• Provided information:
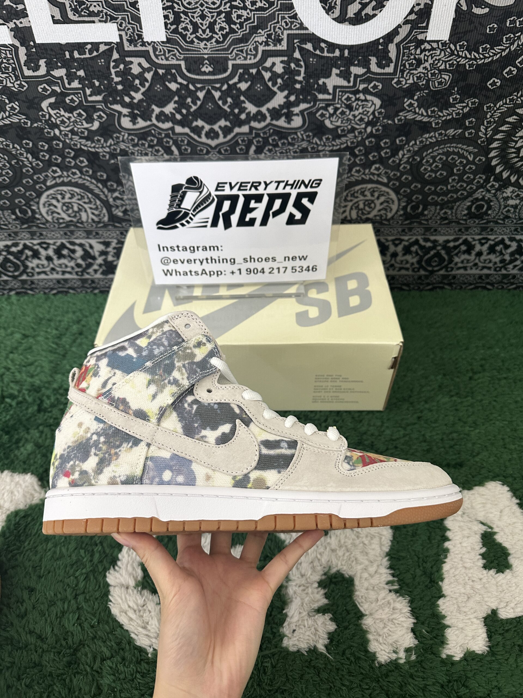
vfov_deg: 71.6
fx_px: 483
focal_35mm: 24
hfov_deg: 56.8
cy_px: 349
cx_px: 262
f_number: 1.78
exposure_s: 1/50
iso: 250
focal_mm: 6.86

• Exercise description: In your copy, include every record word for word but no pictures.

• Task solution:
vfov_deg: 71.6
fx_px: 483
focal_35mm: 24
hfov_deg: 56.8
cy_px: 349
cx_px: 262
f_number: 1.78
exposure_s: 1/50
iso: 250
focal_mm: 6.86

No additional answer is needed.